— 题目描述 —
请将含有“[Links](#Links)”的那一行到含有“employees by manager.”的那一行之间的各行原样返回，首尾两行都包括在内。

提取出的记录

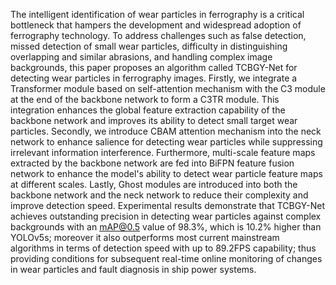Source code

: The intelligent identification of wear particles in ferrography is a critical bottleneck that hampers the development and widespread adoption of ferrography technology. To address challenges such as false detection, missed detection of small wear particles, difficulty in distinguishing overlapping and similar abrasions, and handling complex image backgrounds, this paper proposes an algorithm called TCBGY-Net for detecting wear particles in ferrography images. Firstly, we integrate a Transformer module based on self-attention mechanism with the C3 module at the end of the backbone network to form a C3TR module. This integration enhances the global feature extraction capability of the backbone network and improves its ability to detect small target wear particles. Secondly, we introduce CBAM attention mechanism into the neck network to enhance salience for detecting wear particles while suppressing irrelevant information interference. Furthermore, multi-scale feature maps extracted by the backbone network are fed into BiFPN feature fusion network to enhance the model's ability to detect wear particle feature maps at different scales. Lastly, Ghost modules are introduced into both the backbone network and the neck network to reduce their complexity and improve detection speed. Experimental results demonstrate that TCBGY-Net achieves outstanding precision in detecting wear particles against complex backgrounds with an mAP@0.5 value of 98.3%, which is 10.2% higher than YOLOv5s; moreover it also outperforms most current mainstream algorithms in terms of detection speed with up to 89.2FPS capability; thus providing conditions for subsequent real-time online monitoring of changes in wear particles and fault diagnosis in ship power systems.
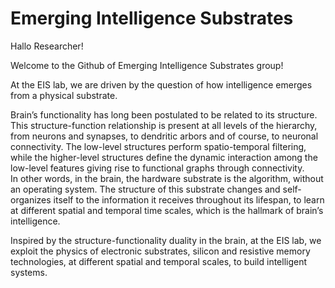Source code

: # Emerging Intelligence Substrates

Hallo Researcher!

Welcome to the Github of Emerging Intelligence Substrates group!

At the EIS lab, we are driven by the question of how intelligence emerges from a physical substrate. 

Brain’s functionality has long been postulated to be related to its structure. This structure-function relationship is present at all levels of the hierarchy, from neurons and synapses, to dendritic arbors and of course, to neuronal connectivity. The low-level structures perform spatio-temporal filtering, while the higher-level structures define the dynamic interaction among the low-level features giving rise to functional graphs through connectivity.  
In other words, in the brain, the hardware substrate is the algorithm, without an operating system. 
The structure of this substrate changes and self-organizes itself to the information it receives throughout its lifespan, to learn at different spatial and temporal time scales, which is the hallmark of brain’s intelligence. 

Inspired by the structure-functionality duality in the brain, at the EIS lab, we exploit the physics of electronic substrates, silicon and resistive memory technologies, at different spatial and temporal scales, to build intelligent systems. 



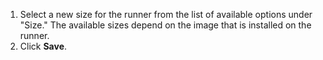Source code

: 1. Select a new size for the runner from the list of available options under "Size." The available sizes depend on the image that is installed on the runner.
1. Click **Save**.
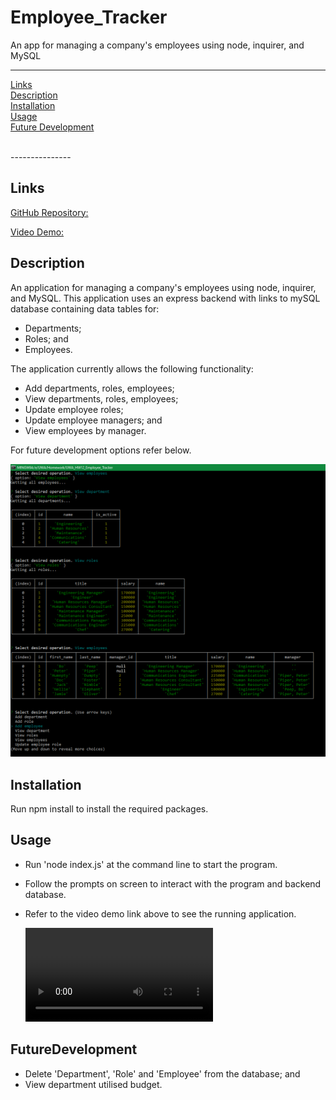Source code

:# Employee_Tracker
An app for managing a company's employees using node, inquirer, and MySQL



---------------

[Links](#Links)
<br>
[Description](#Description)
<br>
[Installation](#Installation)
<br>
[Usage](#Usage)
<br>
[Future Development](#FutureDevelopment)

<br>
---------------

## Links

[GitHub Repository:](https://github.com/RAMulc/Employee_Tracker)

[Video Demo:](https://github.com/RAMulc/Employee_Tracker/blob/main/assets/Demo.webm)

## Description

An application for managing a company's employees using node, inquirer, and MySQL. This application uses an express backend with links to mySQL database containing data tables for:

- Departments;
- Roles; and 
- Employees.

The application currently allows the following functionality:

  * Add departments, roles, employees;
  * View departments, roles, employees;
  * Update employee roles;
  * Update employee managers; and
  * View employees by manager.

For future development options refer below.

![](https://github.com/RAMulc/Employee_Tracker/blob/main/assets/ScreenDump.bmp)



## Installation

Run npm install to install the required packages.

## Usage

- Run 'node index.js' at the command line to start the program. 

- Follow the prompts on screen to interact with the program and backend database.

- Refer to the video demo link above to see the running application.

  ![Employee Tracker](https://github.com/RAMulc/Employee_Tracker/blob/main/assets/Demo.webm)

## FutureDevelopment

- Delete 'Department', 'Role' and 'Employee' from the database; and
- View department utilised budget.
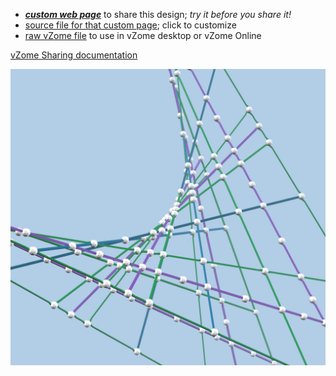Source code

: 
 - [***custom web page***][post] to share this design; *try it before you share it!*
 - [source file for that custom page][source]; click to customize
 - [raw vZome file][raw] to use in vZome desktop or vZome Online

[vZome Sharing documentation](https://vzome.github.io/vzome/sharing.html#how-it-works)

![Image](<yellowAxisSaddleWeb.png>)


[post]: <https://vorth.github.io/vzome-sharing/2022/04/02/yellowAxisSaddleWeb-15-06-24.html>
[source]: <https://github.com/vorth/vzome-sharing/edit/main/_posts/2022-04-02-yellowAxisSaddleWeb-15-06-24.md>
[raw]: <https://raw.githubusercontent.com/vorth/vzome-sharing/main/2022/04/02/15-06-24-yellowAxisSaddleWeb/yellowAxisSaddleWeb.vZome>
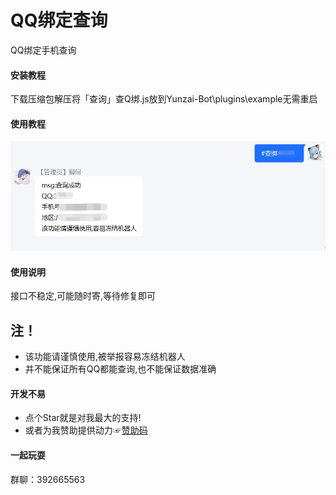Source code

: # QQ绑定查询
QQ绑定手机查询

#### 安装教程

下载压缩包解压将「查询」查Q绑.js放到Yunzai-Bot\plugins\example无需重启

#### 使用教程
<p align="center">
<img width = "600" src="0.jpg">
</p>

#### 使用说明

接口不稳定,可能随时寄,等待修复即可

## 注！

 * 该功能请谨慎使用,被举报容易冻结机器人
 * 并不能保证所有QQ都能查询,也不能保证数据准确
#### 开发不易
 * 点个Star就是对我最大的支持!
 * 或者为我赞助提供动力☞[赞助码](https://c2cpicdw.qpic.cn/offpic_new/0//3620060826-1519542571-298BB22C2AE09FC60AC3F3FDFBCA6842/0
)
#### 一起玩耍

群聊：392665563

---

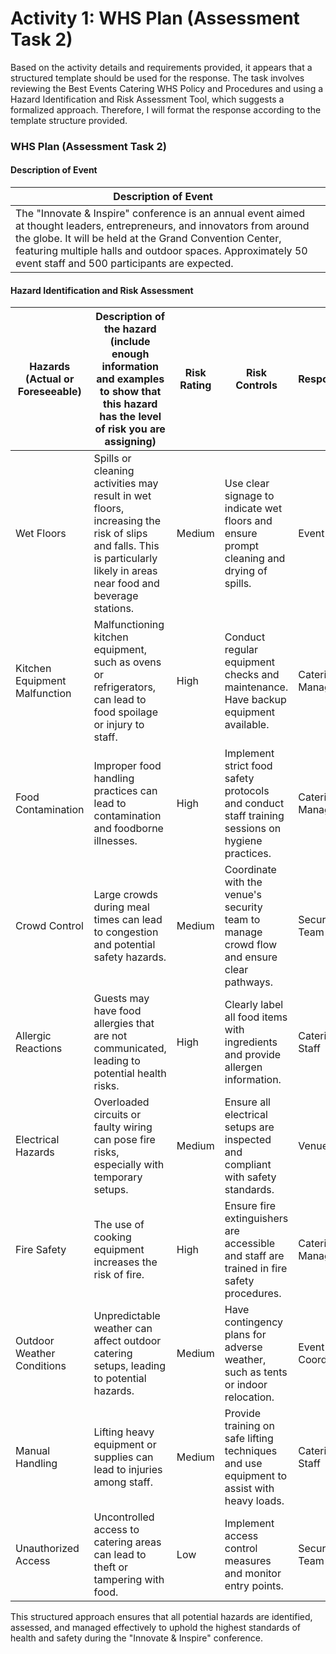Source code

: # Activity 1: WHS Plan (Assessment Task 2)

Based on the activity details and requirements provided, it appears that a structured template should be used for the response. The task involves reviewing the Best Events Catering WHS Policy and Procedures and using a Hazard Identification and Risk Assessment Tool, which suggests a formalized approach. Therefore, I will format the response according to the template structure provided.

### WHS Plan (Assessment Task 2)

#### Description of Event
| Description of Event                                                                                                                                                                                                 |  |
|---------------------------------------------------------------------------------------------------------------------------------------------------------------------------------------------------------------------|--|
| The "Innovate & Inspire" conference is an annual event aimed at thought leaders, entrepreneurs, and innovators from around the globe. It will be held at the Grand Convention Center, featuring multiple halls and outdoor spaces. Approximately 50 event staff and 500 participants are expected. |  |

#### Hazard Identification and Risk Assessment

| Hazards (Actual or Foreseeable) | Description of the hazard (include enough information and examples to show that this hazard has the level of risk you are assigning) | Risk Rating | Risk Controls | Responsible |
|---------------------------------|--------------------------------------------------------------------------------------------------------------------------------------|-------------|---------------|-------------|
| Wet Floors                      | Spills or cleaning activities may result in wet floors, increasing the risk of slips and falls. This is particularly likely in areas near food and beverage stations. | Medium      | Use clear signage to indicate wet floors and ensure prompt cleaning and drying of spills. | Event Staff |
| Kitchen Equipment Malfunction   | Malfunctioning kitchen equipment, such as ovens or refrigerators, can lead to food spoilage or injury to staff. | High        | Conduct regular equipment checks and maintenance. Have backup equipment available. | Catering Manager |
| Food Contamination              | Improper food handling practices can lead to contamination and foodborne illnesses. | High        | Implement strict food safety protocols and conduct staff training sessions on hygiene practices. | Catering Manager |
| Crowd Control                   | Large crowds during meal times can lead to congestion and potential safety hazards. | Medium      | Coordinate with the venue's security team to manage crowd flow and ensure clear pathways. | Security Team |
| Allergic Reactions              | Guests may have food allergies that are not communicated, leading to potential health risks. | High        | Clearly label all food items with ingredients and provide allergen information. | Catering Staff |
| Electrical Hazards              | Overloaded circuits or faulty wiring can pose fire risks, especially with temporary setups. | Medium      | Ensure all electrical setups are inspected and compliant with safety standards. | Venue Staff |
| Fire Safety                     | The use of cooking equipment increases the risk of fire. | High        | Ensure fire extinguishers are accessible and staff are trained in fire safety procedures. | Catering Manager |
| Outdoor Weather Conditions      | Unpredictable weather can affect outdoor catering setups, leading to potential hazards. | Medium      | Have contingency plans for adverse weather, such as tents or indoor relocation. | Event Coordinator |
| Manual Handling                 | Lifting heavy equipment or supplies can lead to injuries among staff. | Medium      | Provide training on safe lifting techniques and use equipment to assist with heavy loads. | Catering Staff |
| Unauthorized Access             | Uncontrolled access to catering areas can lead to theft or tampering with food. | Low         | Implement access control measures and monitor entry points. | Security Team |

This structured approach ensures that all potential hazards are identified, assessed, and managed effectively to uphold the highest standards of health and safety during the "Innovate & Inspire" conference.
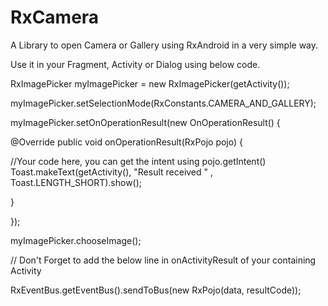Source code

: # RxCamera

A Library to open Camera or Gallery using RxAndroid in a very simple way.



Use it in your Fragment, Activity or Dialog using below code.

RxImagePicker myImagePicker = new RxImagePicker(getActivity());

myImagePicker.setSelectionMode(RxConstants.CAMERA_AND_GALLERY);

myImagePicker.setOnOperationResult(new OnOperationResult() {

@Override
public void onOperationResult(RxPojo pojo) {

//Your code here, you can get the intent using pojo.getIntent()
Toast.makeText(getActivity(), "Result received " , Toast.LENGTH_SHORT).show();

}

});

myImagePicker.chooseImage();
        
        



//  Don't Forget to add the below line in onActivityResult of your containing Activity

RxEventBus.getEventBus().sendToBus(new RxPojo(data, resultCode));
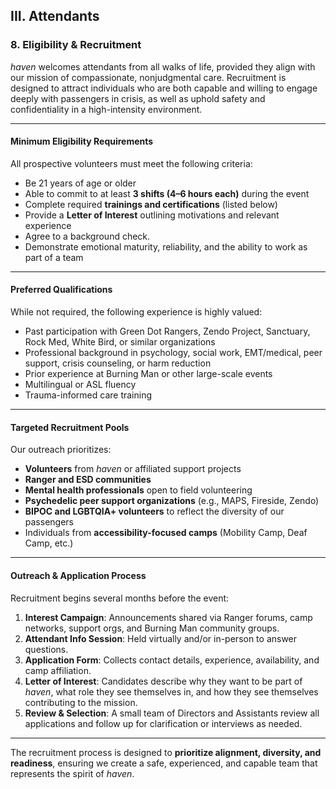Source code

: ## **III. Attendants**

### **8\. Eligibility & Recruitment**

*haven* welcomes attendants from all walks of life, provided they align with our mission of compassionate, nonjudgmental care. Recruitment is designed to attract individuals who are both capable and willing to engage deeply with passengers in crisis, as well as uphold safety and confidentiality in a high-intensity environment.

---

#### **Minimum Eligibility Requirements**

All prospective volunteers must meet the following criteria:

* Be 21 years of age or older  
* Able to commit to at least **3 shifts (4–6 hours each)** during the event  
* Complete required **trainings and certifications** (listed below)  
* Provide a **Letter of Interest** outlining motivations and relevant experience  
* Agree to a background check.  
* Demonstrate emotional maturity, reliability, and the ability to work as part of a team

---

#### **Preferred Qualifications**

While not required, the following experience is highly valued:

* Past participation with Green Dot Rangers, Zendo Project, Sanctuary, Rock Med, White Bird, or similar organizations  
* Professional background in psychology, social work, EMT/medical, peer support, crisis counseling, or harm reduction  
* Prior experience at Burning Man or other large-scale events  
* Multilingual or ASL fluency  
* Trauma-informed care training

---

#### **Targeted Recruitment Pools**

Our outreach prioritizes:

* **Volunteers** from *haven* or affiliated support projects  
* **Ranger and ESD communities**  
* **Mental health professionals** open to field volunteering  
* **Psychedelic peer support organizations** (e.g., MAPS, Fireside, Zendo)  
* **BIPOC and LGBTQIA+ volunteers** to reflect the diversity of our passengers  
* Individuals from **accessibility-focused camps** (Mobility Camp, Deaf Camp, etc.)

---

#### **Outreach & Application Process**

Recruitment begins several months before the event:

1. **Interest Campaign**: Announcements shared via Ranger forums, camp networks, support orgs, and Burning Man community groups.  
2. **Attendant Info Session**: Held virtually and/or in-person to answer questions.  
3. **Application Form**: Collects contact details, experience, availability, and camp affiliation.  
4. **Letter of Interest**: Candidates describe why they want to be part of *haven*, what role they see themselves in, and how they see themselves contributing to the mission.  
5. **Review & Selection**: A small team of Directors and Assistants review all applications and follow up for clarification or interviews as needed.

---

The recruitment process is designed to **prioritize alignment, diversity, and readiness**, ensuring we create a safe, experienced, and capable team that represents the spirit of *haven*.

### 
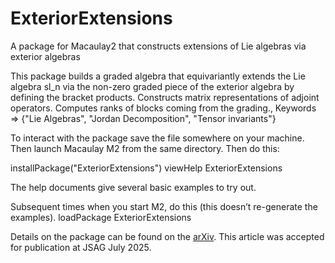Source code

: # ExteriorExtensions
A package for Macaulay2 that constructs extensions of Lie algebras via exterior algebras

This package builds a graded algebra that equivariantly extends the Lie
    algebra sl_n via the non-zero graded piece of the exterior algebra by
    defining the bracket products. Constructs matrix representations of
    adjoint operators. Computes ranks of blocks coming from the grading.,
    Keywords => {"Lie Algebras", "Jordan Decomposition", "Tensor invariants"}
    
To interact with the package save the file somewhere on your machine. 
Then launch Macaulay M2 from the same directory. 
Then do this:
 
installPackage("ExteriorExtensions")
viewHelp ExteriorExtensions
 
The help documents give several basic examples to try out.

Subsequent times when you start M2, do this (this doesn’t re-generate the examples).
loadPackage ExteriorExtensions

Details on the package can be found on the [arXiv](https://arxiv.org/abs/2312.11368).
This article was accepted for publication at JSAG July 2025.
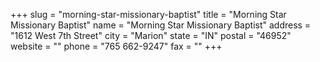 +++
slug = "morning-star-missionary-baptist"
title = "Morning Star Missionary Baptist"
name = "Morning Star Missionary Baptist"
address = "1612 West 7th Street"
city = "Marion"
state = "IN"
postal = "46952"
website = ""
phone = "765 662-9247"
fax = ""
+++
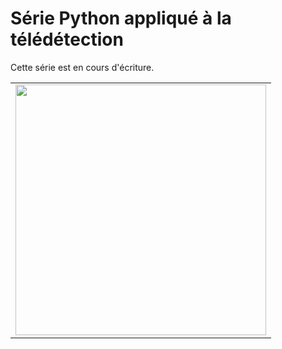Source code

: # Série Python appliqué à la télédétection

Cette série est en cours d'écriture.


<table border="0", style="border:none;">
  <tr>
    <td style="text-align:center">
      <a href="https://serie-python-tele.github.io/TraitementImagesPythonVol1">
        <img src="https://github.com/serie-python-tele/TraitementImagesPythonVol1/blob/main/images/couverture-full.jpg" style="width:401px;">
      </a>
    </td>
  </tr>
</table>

— 答案部分 —
[Links](#Links)
<br>
[Description](#Description)
<br>
[Installation](#Installation)
<br>
[Usage](#Usage)
<br>
[Future Development](#FutureDevelopment)

<br>
---------------

## Links

[GitHub Repository:](https://github.com/RAMulc/Employee_Tracker)

[Video Demo:](https://github.com/RAMulc/Employee_Tracker/blob/main/assets/Demo.webm)

## Description

An application for managing a company's employees using node, inquirer, and MySQL. This application uses an express backend with links to mySQL database containing data tables for:

- Departments;
- Roles; and 
- Employees.

The application currently allows the following functionality:

  * Add departments, roles, employees;
  * View departments, roles, employees;
  * Update employee roles;
  * Update employee managers; and
  * View employees by manager.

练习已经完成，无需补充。